── Texte à lire ──

Alinéa 6(5)b) - La période pendant laquelle les marques de commerce ont été en usage

[17]           Sur la base des dates de premier emploi revendiquées dans ses enregistrements Nos LMC140597, LMC267515 et LMC307887, l’Opposante a commencé à employer sa marque PLAYBOY en liaison avec des vêtements le 4 juin 1965, avec des articles chaussants le 19 mars 1982 et avec des sous-vêtements et des maillots de bain le 1er novembre 1985. Je remarque, cependant, que l’affidavit atteste uniquement de l’emploi de la marque PLAYBOY de l’Opposante en liaison avec certaines de ces marchandises au Canada en 2004 et après. Comme le Requérant n'a fait la preuve d'aucun emploi de sa marque, ce facteur milite en faveur de l'Opposante.

───

— Activités —
[1] Recopiez sans rien changer le passage de l'extrait sur la marque PLAYBOY qui commence à « Alinéa 6(5)b) - La » et se termine à « faveur de l'Opposante. ».
[2] Relevez tous les numéros d'enregistrement cités dans l'extrait sur la marque PLAYBOY.

── Entrées de données ──

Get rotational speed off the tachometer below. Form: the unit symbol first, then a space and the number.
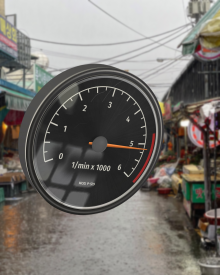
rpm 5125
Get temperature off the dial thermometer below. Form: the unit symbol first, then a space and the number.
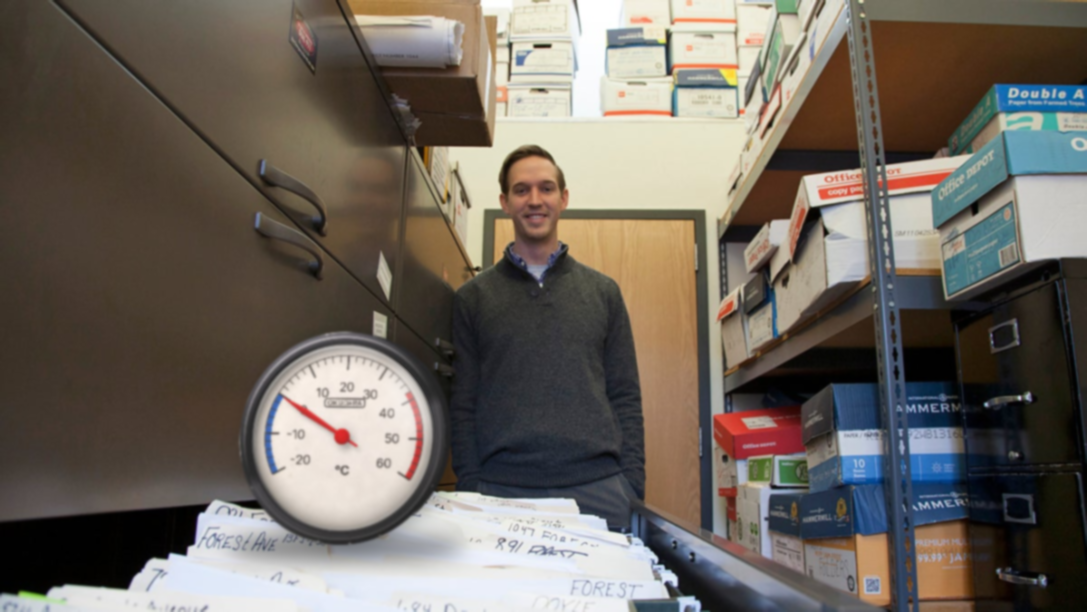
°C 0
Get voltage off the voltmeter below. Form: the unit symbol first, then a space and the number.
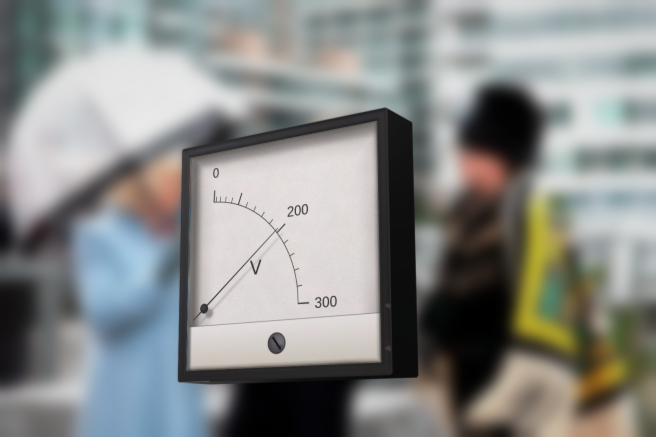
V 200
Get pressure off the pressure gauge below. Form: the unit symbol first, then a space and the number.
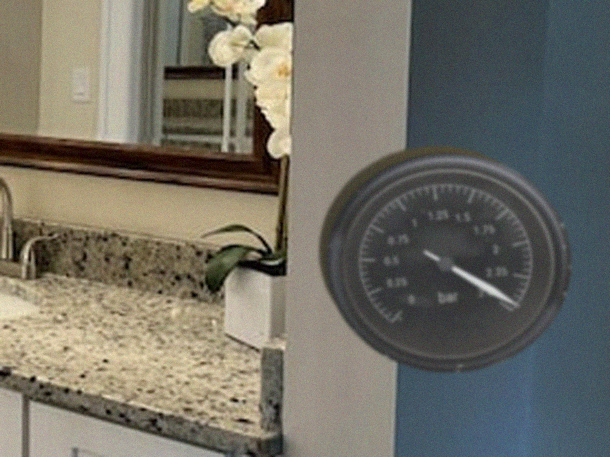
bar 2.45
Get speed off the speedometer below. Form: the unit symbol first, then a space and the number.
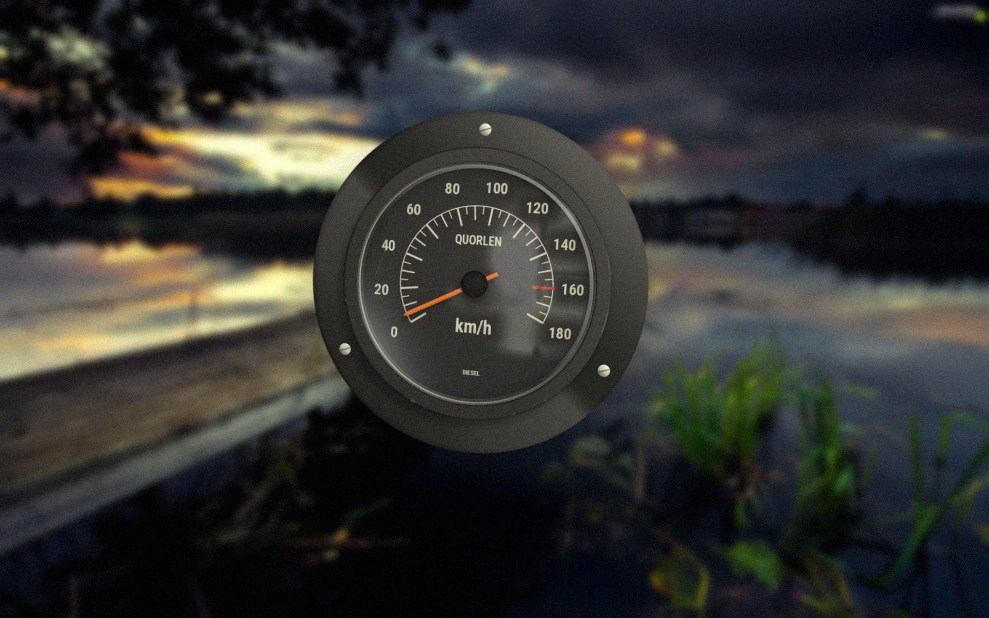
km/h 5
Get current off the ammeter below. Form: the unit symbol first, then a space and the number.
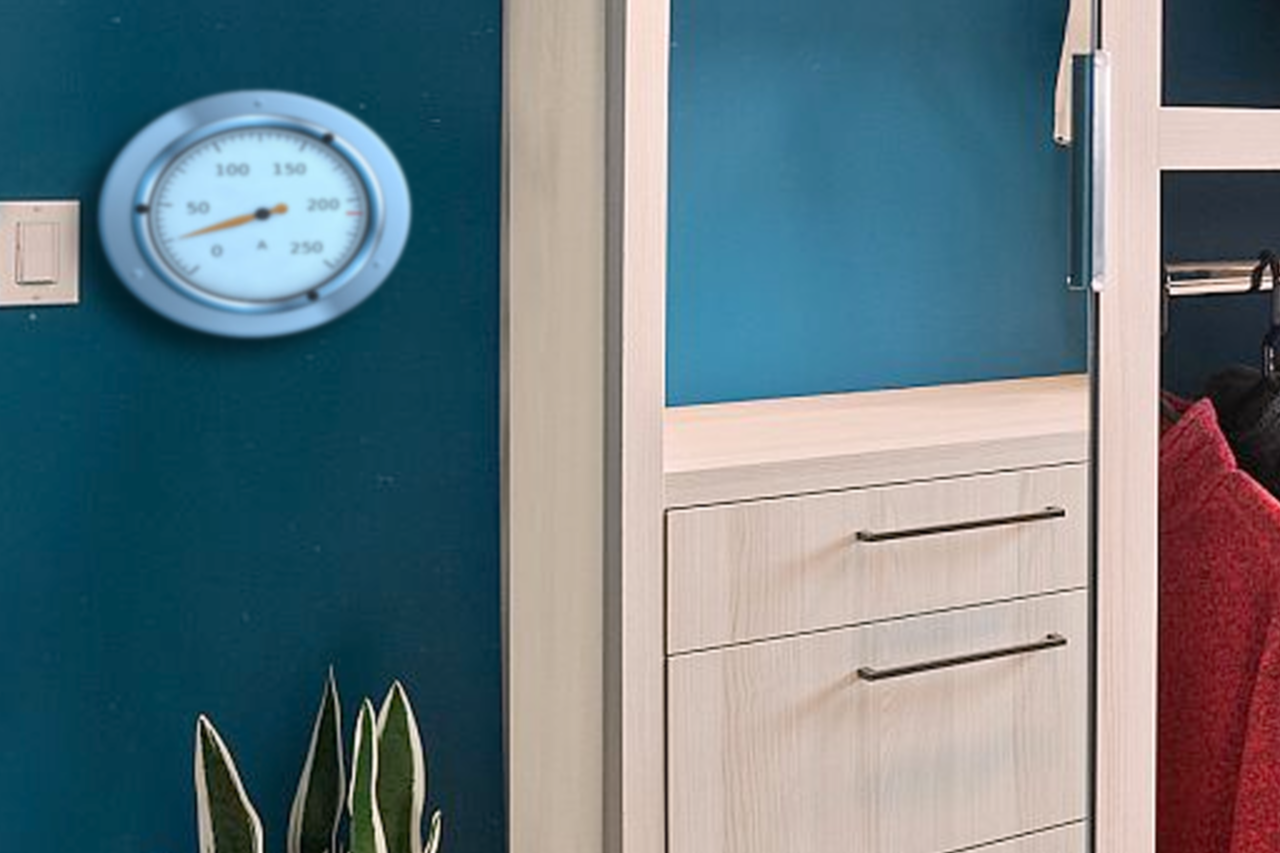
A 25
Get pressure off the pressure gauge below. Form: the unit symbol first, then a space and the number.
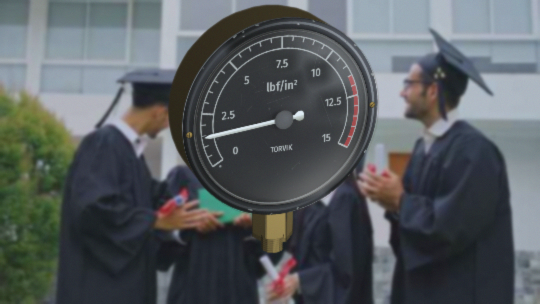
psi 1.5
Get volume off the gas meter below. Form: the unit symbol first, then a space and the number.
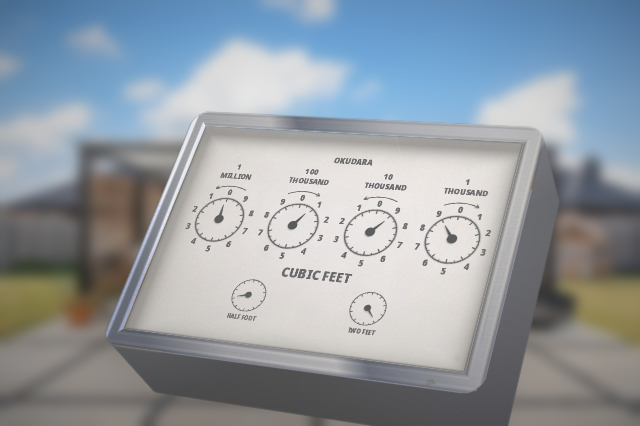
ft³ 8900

───

— Réponses par point —
[1]
Alinéa 6(5)b) - La période pendant laquelle les marques de commerce ont été en usage

[17]           Sur la base des dates de premier emploi revendiquées dans ses enregistrements Nos LMC140597, LMC267515 et LMC307887, l’Opposante a commencé à employer sa marque PLAYBOY en liaison avec des vêtements le 4 juin 1965, avec des articles chaussants le 19 mars 1982 et avec des sous-vêtements et des maillots de bain le 1er novembre 1985. Je remarque, cependant, que l’affidavit atteste uniquement de l’emploi de la marque PLAYBOY de l’Opposante en liaison avec certaines de ces marchandises au Canada en 2004 et après. Comme le Requérant n'a fait la preuve d'aucun emploi de sa marque, ce facteur milite en faveur de l'Opposante.

[2] LMC140597, LMC267515, LMC307887